┌────────

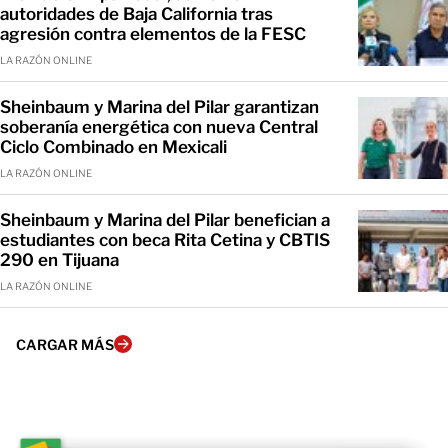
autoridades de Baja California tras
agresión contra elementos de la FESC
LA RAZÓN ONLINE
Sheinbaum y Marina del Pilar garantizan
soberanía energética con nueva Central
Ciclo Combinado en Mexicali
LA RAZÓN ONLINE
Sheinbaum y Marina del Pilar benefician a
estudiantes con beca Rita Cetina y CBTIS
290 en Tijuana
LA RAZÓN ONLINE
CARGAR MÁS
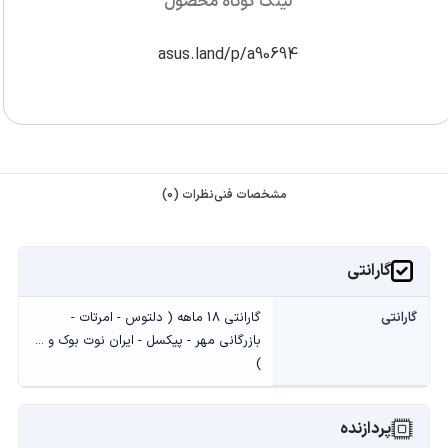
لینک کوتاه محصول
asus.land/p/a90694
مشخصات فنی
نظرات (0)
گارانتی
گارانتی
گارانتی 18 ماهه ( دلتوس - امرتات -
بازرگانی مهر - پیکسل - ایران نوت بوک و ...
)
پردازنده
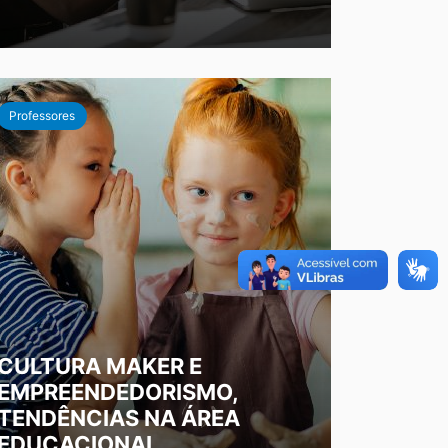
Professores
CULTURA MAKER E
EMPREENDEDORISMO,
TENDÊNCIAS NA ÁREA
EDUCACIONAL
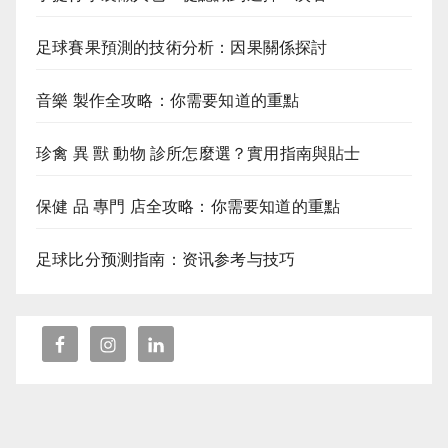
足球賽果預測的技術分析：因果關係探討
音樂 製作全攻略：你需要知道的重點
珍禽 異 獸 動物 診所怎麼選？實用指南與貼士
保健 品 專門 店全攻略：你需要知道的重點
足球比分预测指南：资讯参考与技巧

└────────
┌────────

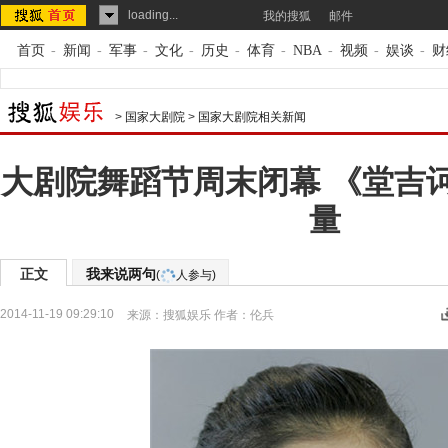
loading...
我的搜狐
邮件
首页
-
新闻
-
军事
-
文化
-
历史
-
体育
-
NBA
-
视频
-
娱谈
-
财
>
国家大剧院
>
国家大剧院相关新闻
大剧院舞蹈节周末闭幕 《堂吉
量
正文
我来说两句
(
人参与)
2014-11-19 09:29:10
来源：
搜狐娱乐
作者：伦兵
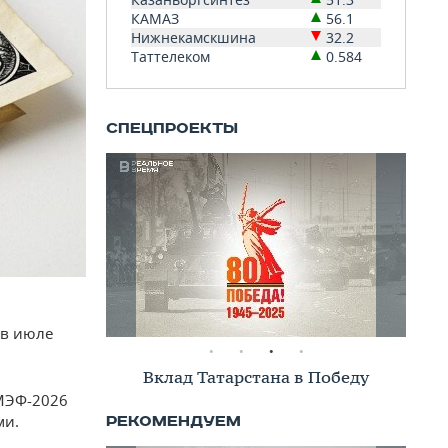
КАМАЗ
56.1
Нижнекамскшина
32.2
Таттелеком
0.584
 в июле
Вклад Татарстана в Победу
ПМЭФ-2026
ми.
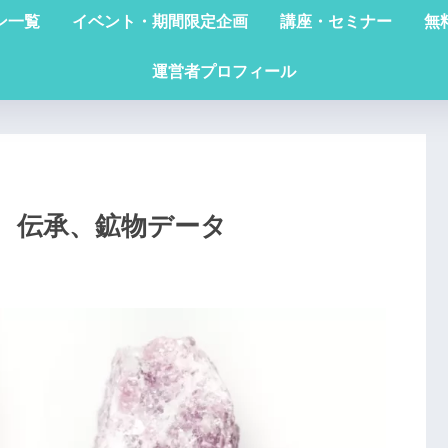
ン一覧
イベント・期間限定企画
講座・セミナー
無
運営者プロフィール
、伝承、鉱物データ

└────────

> **What you are asked to do**
Write out the lines starting at the one that contains "لینک کوتاه محصول" and ending at the one that contains "EDUCACIONAL", leaving the pictures out of your answer.

> **Exercise answer**
لینک کوتاه محصول
asus.land/p/a90694
مشخصات فنی
نظرات (0)
گارانتی
گارانتی
گارانتی 18 ماهه ( دلتوس - امرتات -
بازرگانی مهر - پیکسل - ایران نوت بوک و ...
)
پردازنده
Professores
CULTURA MAKER E
EMPREENDEDORISMO,
TENDÊNCIAS NA ÁREA
EDUCACIONAL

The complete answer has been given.